Телешоу на Court TV было от начала и до конца посвящено судебному разбирательству. Ей очень хотелось остаться дома и посмотреть, но это было как невозможно, так и безответственно. Ей нужно было пойти на работу, неважно, сможет она сконцентрироваться на своих клиентах или нет. Однако вечером Эва села у телевизора, чтобы посмотреть краткий повтор дневных новостей из зала суда. Джека больше не удивлял ее интерес к этому делу, он думал, что так она чувствует себя ближе к Кори, поскольку Кен, находясь в Северной Каролине, освещал эти события. Он посмотрел вместе с ней повтор, так как был решительно настроен разделять все то, что интересовало Эву. За последнюю пару месяцев она перестала делиться с ним сокровенным, поскольку не находила в себе сил рассказывать ему о том, что думает и чувствует, ей казалось, что так он пытается разрушить стену, выросшую между ними.

Прокурора звали Сэл Шрейнер, он казался удивительно маленьким, тщедушным человечком, до тех пор пока не открыл рот и не начал кружить по залу. Он обладал решительным голосом, стремительной подпрыгивающей походкой и выразительной жестикуляцией, а также умел искусно задавать вопросы, что моментально начало действовать Эве на нервы.

Первым он пригласил самого Ирвинга Расселла. Давая показания, Расселл казался не таким внушительным, как на территории. В основном он держался стоически, но голос его дрожал, когда он описывал ночь, в которую было совершено похищение. Он сказал, что, ожидая возвращения своей жены домой, работал в кабинете на первом этаже особняка. Предвестником того, что что-то случилось, стал звонок воспитательницы из детского сада, сообщившей ему, что его пятилетнюю дочь Вивиану не забрали в обычное время. Встревоженный, он собрался выйти из дома, чтобы попытаться найти Женевьеву, когда ему в первый раз позвонил Тим Глисон.

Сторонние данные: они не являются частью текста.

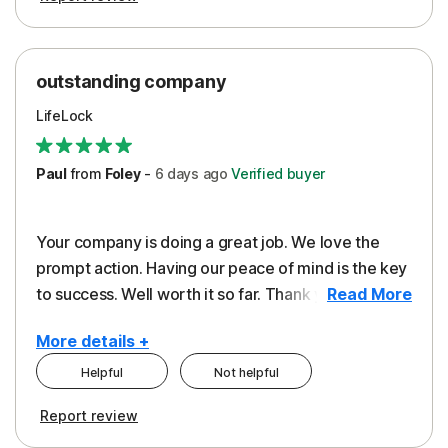
outstanding company
LifeLock
Paul
from
Foley
-
6 days
ago
Verified buyer
Your company is doing a great job. We love the
prompt action. Having our peace of mind is the key
to success. Well worth it so far. Thank you..
Read More
More details +
Helpful
Not helpful
Pros
Report review
Peace of Mind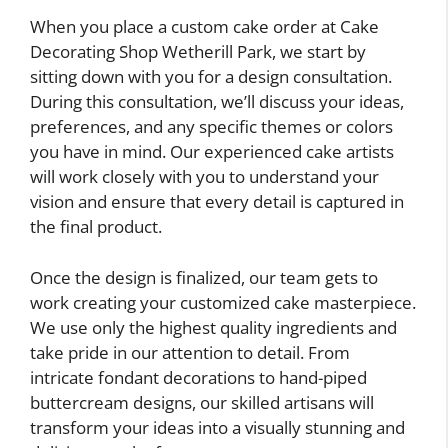
When you place a custom cake order at Cake
Decorating Shop Wetherill Park, we start by
sitting down with you for a design consultation.
During this consultation, we’ll discuss your ideas,
preferences, and any specific themes or colors
you have in mind. Our experienced cake artists
will work closely with you to understand your
vision and ensure that every detail is captured in
the final product.
Once the design is finalized, our team gets to
work creating your customized cake masterpiece.
We use only the highest quality ingredients and
take pride in our attention to detail. From
intricate fondant decorations to hand-piped
buttercream designs, our skilled artisans will
transform your ideas into a visually stunning and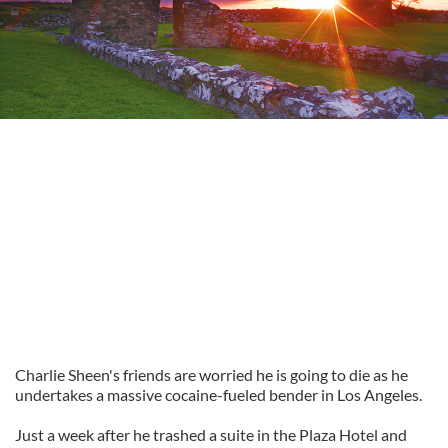
Charlie Sheen's friends are worried he is going to die as he
undertakes a massive cocaine-fueled bender in Los Angeles.
Just a week after he trashed a suite in the Plaza Hotel and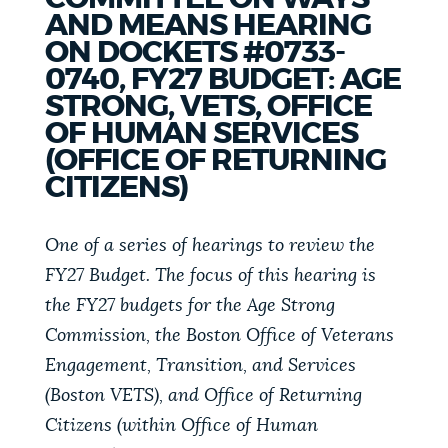
PUBLIC NOTICES
Excise taxes
311 services
AND MEANS HEARING
ON DOCKETS #0733-
City of Boston jobs
0740, FY27 BUDGET: AGE
PAY AND APPLY
STRONG, VETS, OFFICE
BOSTON.GOV SEARCH
OF HUMAN SERVICES
(OFFICE OF RETURNING
BUSINESS SUPPORT
Get direct answers to your questions about City of
CITIZENS)
Boston services, programs, and information. While
we strive for accuracy by sourcing directly from
One of a series of hearings to review the
EVENTS
Boston.gov, our search can occasionally provide
FY27 Budget. The focus of this hearing is
unexpected results. You can help us improve by
the FY27 budgets for the Age Strong
using the feedback buttons below each answer.
CITY OF BOSTON NEWS
Commission, the Boston Office of Veterans
Questions? Contact us at
digital@boston.gov
.
Engagement, Transition, and Services
(Boston VETS), and Office of Returning
VIEW CITY PROJECTS
Citizens (within Office of Human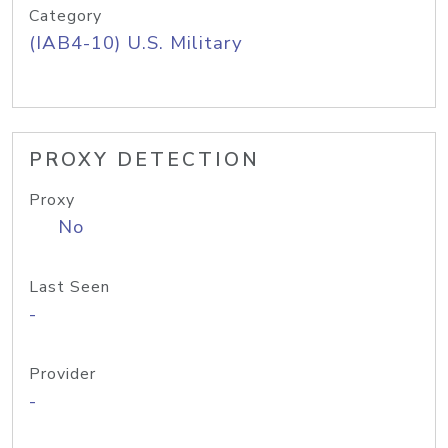
Category
(IAB4-10) U.S. Military
PROXY DETECTION
Proxy
No
Last Seen
-
Provider
-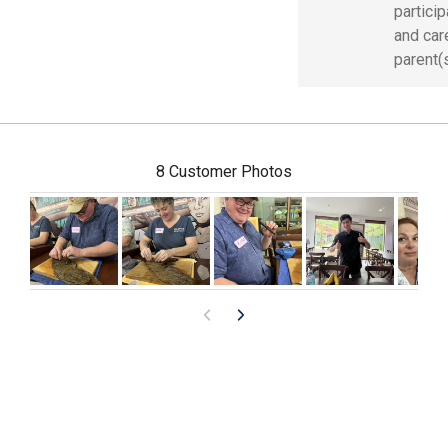
partici
and car
parent(s
8 Customer Photos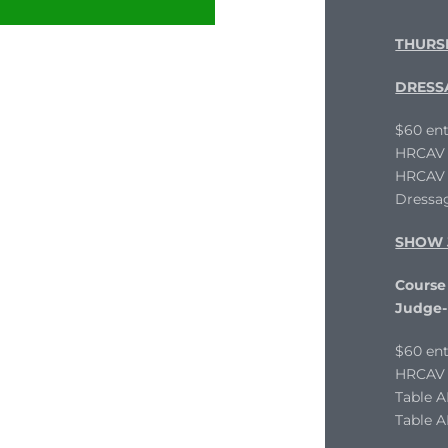
THURS
DRESS
$60 ent
HRCAV L
HRCAV T
Dressag
SHOW 
Course 
Judge-
$60 ent
HRCAV L
Table 
Table A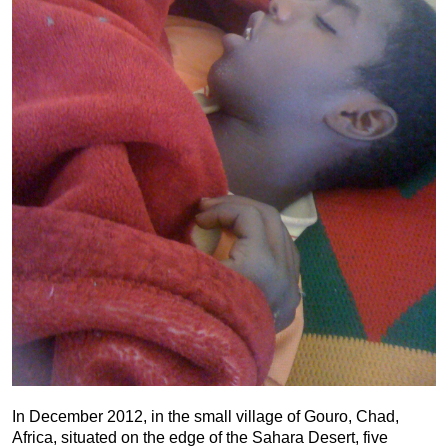
In December 2012, in the small village of Gouro, Chad,
Africa, situated on the edge of the Sahara Desert, five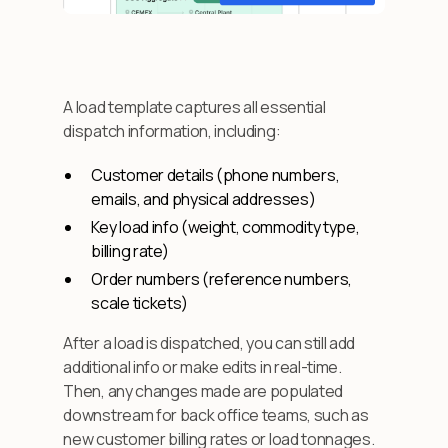
A load template captures all essential
dispatch information, including:
Customer details (phone numbers,
emails, and physical addresses)
Key load info (weight, commodity type,
billing rate)
Order numbers (reference numbers,
scale tickets)
After a load is dispatched, you can still add
additional info or make edits in real-time.
Then, any changes made are populated
downstream for back office teams, such as
new customer billing rates or load tonnages.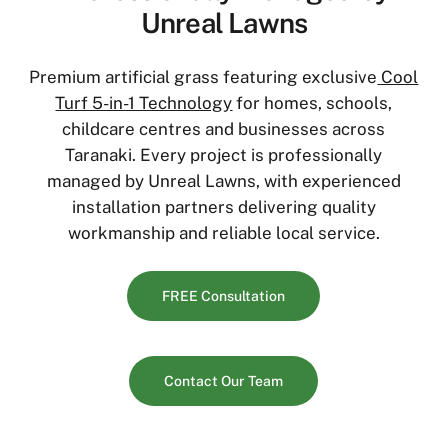
Unreal Lawns
Premium artificial grass featuring exclusive
Cool
Turf 5-in-1 Technology
for homes, schools,
childcare centres and businesses across
Taranaki. Every project is professionally
managed by Unreal Lawns, with experienced
installation partners delivering quality
workmanship and reliable local service.
FREE Consultation
Contact Our Team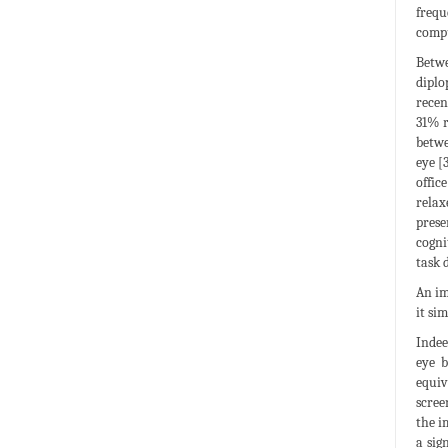
frequ
compu
Betwe
diplo
recen
31% r
betwe
eye [
offic
relax
prese
cogni
task 
An im
it si
Indee
eye b
equiv
scree
the i
a sig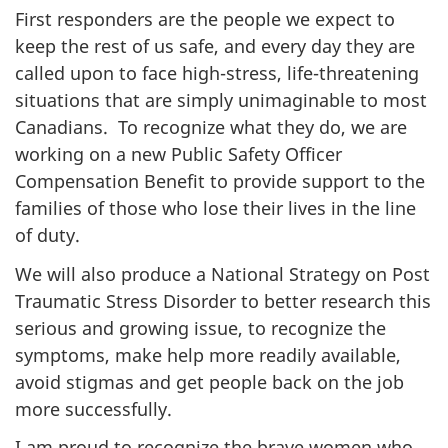
First responders are the people we expect to
keep the rest of us safe, and every day they are
called upon to face high-stress, life-threatening
situations that are simply unimaginable to most
Canadians. To recognize what they do, we are
working on a new Public Safety Officer
Compensation Benefit to provide support to the
families of those who lose their lives in the line
of duty.
We will also produce a National Strategy on Post
Traumatic Stress Disorder to better research this
serious and growing issue, to recognize the
symptoms, make help more readily available,
avoid stigmas and get people back on the job
more successfully.
I am proud to recognize the brave women who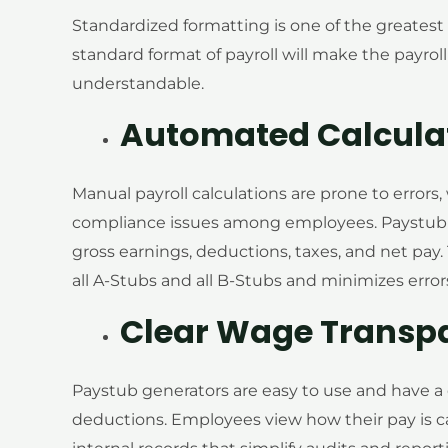
Standardized formatting is one of the greatest
standard format of payroll will make the payroll
understandable.
Automated Calcula
Manual payroll calculations are prone to errors,
compliance issues among employees. Paystub g
gross earnings, deductions, taxes, and net pay
all A-Stubs and all B-Stubs and minimizes error
Clear Wage Transp
Paystub generators are easy to use and have a c
deductions. Employees view how their pay is c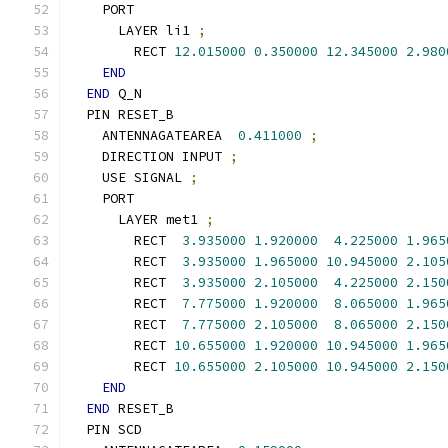
    PORT
      LAYER li1 
;
        RECT 
12.015000
0.350000
12.345000
2.980
END
END
 Q_N
  PIN RESET_B
    ANTENNAGATEAREA  
0.411000
;
    DIRECTION INPUT 
;
    USE SIGNAL 
;
    PORT
      LAYER met1 
;
        RECT  
3.935000
1.920000
4.225000
1.965
        RECT  
3.935000
1.965000
10.945000
2.105
        RECT  
3.935000
2.105000
4.225000
2.150
        RECT  
7.775000
1.920000
8.065000
1.965
        RECT  
7.775000
2.105000
8.065000
2.150
        RECT 
10.655000
1.920000
10.945000
1.965
        RECT 
10.655000
2.105000
10.945000
2.150
END
END
 RESET_B
  PIN SCD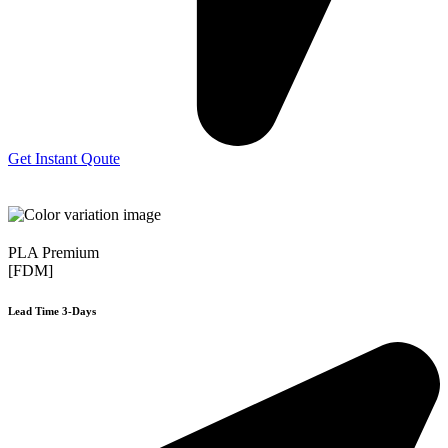
Get Instant Qoute
PLA Premium
[FDM]
Lead Time 3-Days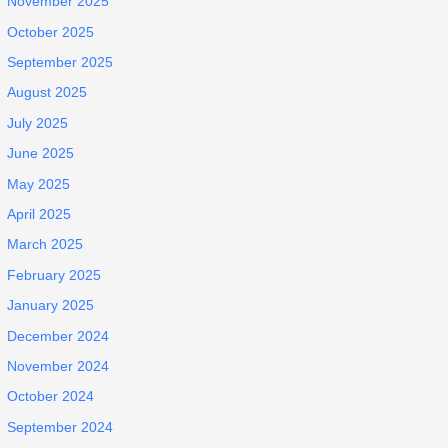
November 2025
October 2025
September 2025
August 2025
July 2025
June 2025
May 2025
April 2025
March 2025
February 2025
January 2025
December 2024
November 2024
October 2024
September 2024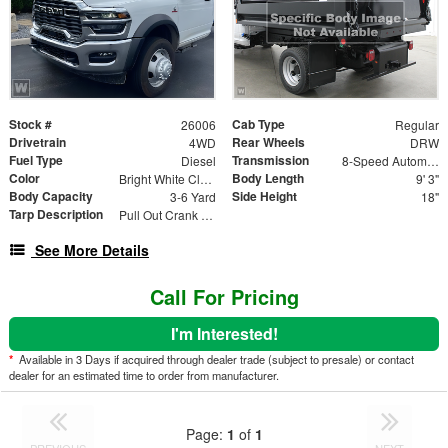
Stock #
Cab Type
26006
Regular
Drivetrain
Rear Wheels
4WD
DRW
Fuel Type
Transmission
Diesel
8-Speed Automatic
Color
Body Length
Bright White Clearcoat
9' 3"
Body Capacity
Side Height
3-6 Yard
18"
Tarp Description
Pull Out Crank Return Mesh Load Cover
See More Details
Call For Pricing
I'm Interested!
*
Available in 3 Days if acquired through dealer trade (subject to presale) or contact
dealer for an estimated time to order from manufacturer.
Page:
1
of
1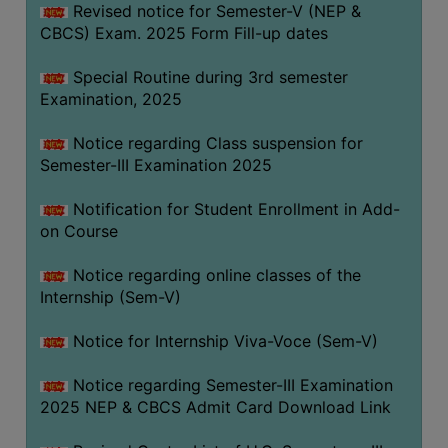
Revised notice for Semester-V (NEP &
CBCS) Exam. 2025 Form Fill-up dates
Special Routine during 3rd semester
Examination, 2025
Notice regarding Class suspension for
Semester-III Examination 2025
Notification for Student Enrollment in Add-
on Course
Notice regarding online classes of the
Internship (Sem-V)
Notice for Internship Viva-Voce (Sem-V)
Notice regarding Semester-III Examination
2025 NEP & CBCS Admit Card Download Link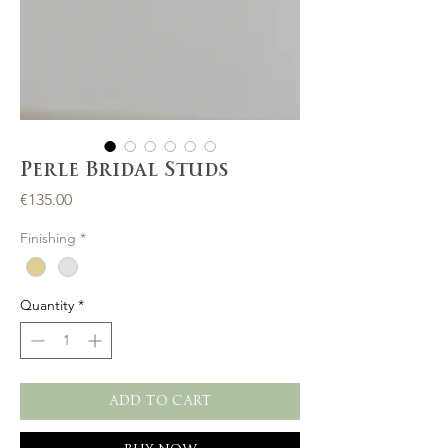
Perle Bridal Studs
Price
€135.00
Finishing
*
Quantity
*
ADD TO CART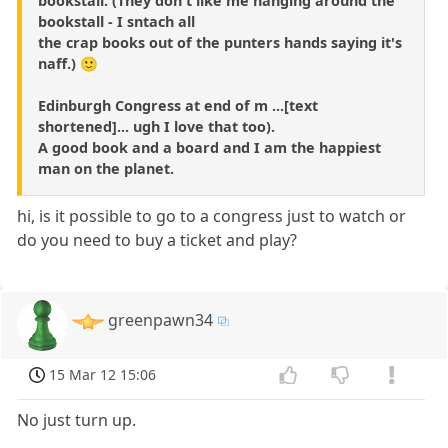
bookstall. (They don't like me hanging around the
bookstall - I sntach all
the crap books out of the punters hands saying it's
naff.) 🙂
Edinburgh Congress at end of m ...[text
shortened]... ugh I love that too).
A good book and a board and I am the happiest
man on the planet.
hi, is it possible to go to a congress just to watch or
do you need to buy a ticket and play?
greenpawn34
15 Mar 12 15:06
No just turn up.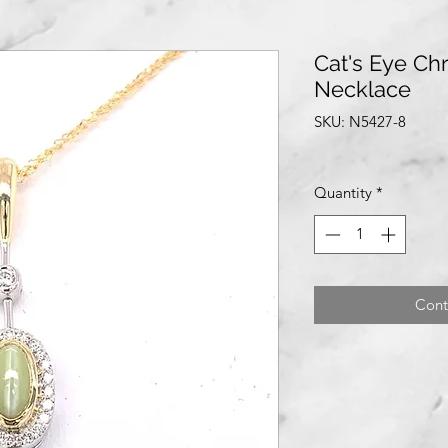
Cat's Eye Ch
Necklace
SKU: N5427-8
Quantity
*
Cont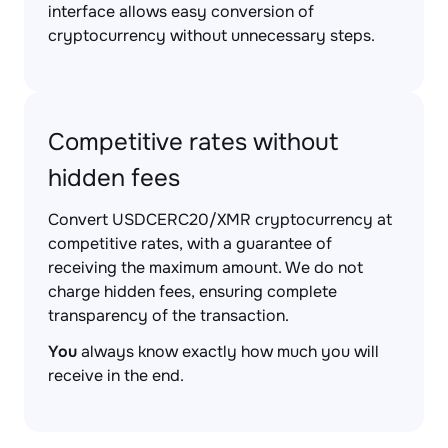
interface allows easy conversion of
cryptocurrency without unnecessary steps.
Competitive rates without
hidden fees
Convert USDCERC20/XMR cryptocurrency at
competitive rates, with a guarantee of
receiving the maximum amount. We do not
charge hidden fees, ensuring complete
transparency of the transaction.
You
always know exactly how much you will
receive in the end.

– Он сказал, что она у него, – вспоминал Расселл. – Что моя жена в безопасности и вернется ко мне живой и невредимой, если я отменю приговор Андреа Глисон.

Камера время от времени задерживалась на Вивиане, которая сидела в зале суда, приложив носовой платок к глазам. Эве было больно смотреть как на Расселла, так и на его дочь. Она пыталась отстраниться от этого дела, сделать вид, что не имеет к нему никакого отношения, но это было невозможно. Слезы застилали ей глаза, когда Рассел прекратил давать свидетельские показания. Эва размышляла о том, произвели ли они такое же сильное эмоциональное впечатление на присяжных или свидетельские показания Расселла причинили ей такую боль оттого, что она была тесно связана с этим делом.